Nombrar es hacer ver. Un nombre, una palabra no es sólo una palabra, es un cincel que talla el mundo que vemos. En ese mismo acto, lo que no se nombra queda oculto o velado. También las palabras contienen en sí mismas el modo de mirar, aquello que le otorga un sentido particular del que proviene el sentido que le asignamos a las cosas una vez que las nombramos con esas palabras.
Las palabras, entonces, no son inocentes. Contienen una historia que se despliega en el momento es que salen al mundo colgadas de la boca del que las dice o escribe. La historia de las palabras indica quiénes las pergeñaron, cómo las usaron, con qué intención fueron proferidas, para qué nacieron y hacia dónde apuntan. Por eso, cuando usamos palabras también ponemos en acto esos sentidos previos, incluso cuando no creemos en ellos. Incluso cuando pensamos que ese sesgo queda anulado por el modo en que la palabra fue enhebrada junto a otras.
Las palabras, en ese caso, pueden traicionarnos.
En la literatura, el escritor juega con los sentidos almacenados en cada término, tejiendo y destejiendo los conceptos que esas palabras alumbran u oscurecen, forzando su significado, desguazando las sílabas para tramar historias que se alimentan de esa recombinación. La condición de la literatura es esa búsqueda minuciosa que destroza y construye, en donde la polisemia es una herramienta para crear.
Y sabe (o debería saber) que cada palabra corta como un bisturí. Y que hay que tener mucho cuidado y nunca confiar en ellas.
Las mismas precauciones habría que tomar al usar determinadas palabras en otros campos que no son la literatura. Por todo lo dicho.
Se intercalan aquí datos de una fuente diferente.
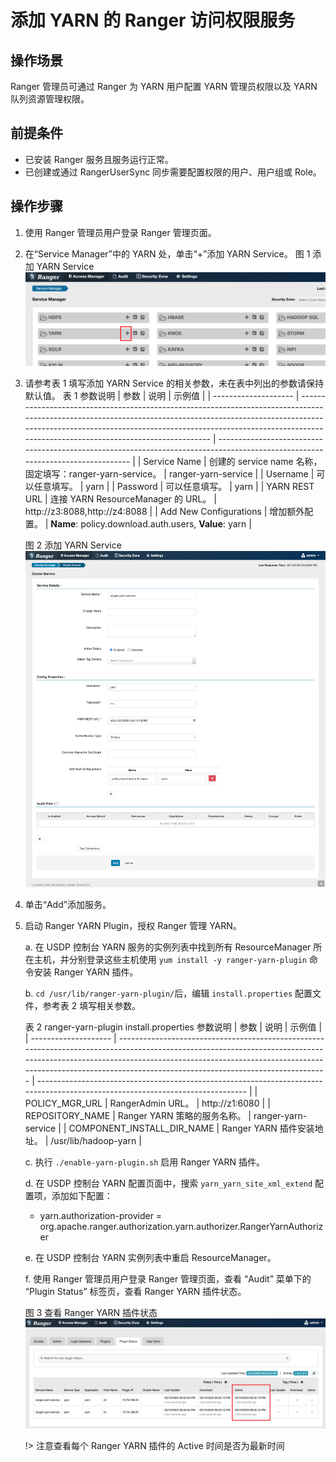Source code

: # 添加 YARN 的 Ranger 访问权限服务

## 操作场景

Ranger 管理员可通过 Ranger 为 YARN 用户配置 YARN 管理员权限以及 YARN 队列资源管理权限。

## 前提条件

- 已安装 Ranger 服务且服务运行正常。
- 已创建或通过 RangerUserSync 同步需要配置权限的用户、用户组或 Role。

## 操作步骤

1. 使用 Ranger 管理员用户登录 Ranger 管理页面。
2. 在“Service Manager”中的 YARN 处，单击“+”添加 YARN Service。
   图 1 添加 YARN Service
   ![](assets/2023-03-10-17-55-43.png)
3. 请参考表 1 填写添加 YARN Service 的相关参数，未在表中列出的参数请保持默认值。
   表 1 参数说明
   | 参数 | 说明 | 示例值 |
   | -------------------- | ---------------------------------------------------------------------------------------------------------------------------------------------------------------------------------------------------------------------------------------------------------------------------------- | ------------------------------------------------------------------------------------------------------------------------------ |
   | Service Name | 创建的 service name 名称，固定填写：ranger-yarn-service。 | ranger-yarn-service |
   | Username | 可以任意填写。 | yarn |
   | Password | 可以任意填写。 | yarn |
   | YARN REST URL | 连接 YARN ResourceManager 的 URL。 | http://z3:8088,http://z4:8088 |
   | Add New Configurations | 增加额外配置。 | **Name**: policy.download.auth.users, **Value**: yarn |

   图 2 添加 YARN Service
   ![](assets/2023-03-10-18-08-25.png)

4. 单击“Add”添加服务。
5. 启动 Ranger YARN Plugin，授权 Ranger 管理 YARN。

   a. 在 USDP 控制台 YARN 服务的实例列表中找到所有 ResourceManager 所在主机，并分别登录这些主机使用 `yum install -y ranger-yarn-plugin` 命令安装 Ranger YARN 插件。

   b. `cd /usr/lib/ranger-yarn-plugin/`后，编辑 `install.properties` 配置文件，参考表 2 填写相关参数。

   表 2 ranger-yarn-plugin install.properties 参数说明
   | 参数 | 说明 | 示例值 |
   | -------------------- | ---------------------------------------------------------------------------------------------------------------------------------------------------------------------------------------------------------------------------------------------------------------------------------- | ------------------------------------------------------------------------------------------------------------------------------ |
   | POLICY_MGR_URL | RangerAdmin URL。 | http://z1:6080 |
   | REPOSITORY_NAME | Ranger YARN 策略的服务名称。 | ranger-yarn-service |
   | COMPONENT_INSTALL_DIR_NAME | Ranger YARN 插件安装地址。 | /usr/lib/hadoop-yarn |

   c. 执行 `./enable-yarn-plugin.sh` 启用 Ranger YARN 插件。

   d. 在 USDP 控制台 YARN 配置页面中，搜索 `yarn_yarn_site_xml_extend` 配置项，添加如下配置：

   - yarn.authorization-provider = org.apache.ranger.authorization.yarn.authorizer.RangerYarnAuthorizer

   e. 在 USDP 控制台 YARN 实例列表中重启 ResourceManager。

   f. 使用 Ranger 管理员用户登录 Ranger 管理页面，查看 “Audit” 菜单下的 “Plugin Status” 标签页，查看 Ranger YARN 插件状态。

   图 3 查看 Ranger YARN 插件状态
   ![](assets/2023-03-10-18-38-22.png)

   !> 注意查看每个 Ranger YARN 插件的 Active 时间是否为最新时间
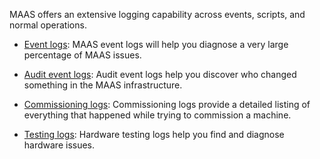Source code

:<!-- "Log reference" -->
MAAS offers an extensive logging capability across events, scripts, and normal operations.

- [Event logs](/t/event-logs-reference/5252): MAAS event logs will help you diagnose a very large percentage of MAAS issues.

- [Audit event logs](/t/audit-event-logs-reference/5256): Audit event logs help you discover who changed something in the MAAS infrastructure.

- [Commissioning logs](/t/commissioning-logs-reference/5248): Commissioning logs provide a detailed listing of everything that happened while trying to commission a machine.

- [Testing logs](/t/test-logs-reference/5314): Hardware testing logs help you find and diagnose hardware issues.
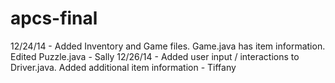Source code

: apcs-final
==========
12/24/14 - Added Inventory and Game files. Game.java has item information. Edited Puzzle.java - Sally
12/26/14 - Added user input / interactions to Driver.java. Added additional item information - Tiffany
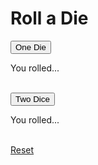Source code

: <html>
  <head>
    <link href="Die.css" type="text/css" rel="stylesheet">
  </head>
  <body>
    <h1>Roll a Die</h1>
    <button onclick=roll()>One Die</button>
    <br/>
    <p id="one">You rolled...</p>
    <br/>
    <button onclick=rollTwo()>Two Dice</button>
    <br/>
    <p id="two">You rolled...</p>
    <br/>
    <a href="file:///home/chronos/u-d419ab364403342a5f3137a057db037ca4c1c5e2/Downloads/Codes/die/Die.html" class="reset">Reset</a>
  </body>
</html>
Pero además porque en ciertos contextos el efecto de las palabras irá mucho más allá del goce estético.
Por ejemplo en política y economía.
Sobre todo en política y economía.
En ambos espacios las palabras son letales. Cada concepto, cada término proviene de una genealogía determinada y alumbra la realidad desde ese sesgo, aún cuando la pongamos en otro contexto. Seguirá diciendo lo que decía porque fue construida para decir de una forma y no de otra.
Y ese sesgo enseña a mirar, aún cuando creamos que nuestra mirada es diferente. Al nombrar un proceso social mediante un término determinado lo estamos definiendo de una forma y no de otra, incluso si nuestras convicciones en la materia son distintas. La disidencia queda anulada por las palabras que usamos. Porque esas palabras, ya lo hemos dicho, no son solo palabras.
Veamos un ejemplo para poner fin a tantas abstracciones:
Supongamos que tenemos una mirada progresista (en sentido estricto) de la sociedad. Defendemos la intervención del estado en educación, justicia y vivienda, etc. Postulamos que el mercado no se autoregula, etc. Entonces, en medio de una discusión decimos que “el gasto público” ha subido o bajado. De pronto nuestra concepción de la sociedad se ha desbaratado, dado que el concepto “gasto público” proviene de una mirada teórica distinta, que propone exactamente lo contrario al progresismo (por decirlo de alguna manera) y que no solo son dos palabras sino un universo de significados enfrentados a nuestra propia mirada de la historia. Usar ese concepto no es solo una concesión sino también una confesión. Al ponerlo en acto estamos legitimando una postura que sostiene que hay que hacer exactamente lo opuesto a lo que pensamos que hay que hacer. Las palabras, entonces, nos han traicionado.
Y así podría seguir citando ejemplo tras ejemplo de palabras usadas con descuido o pereza: seguridad jurídica, previsibilidad, buen clima de negocios, etc.
Caemos en la trampa o ya habíamos caído.
Caemos en la trampa o ya habíamos caído.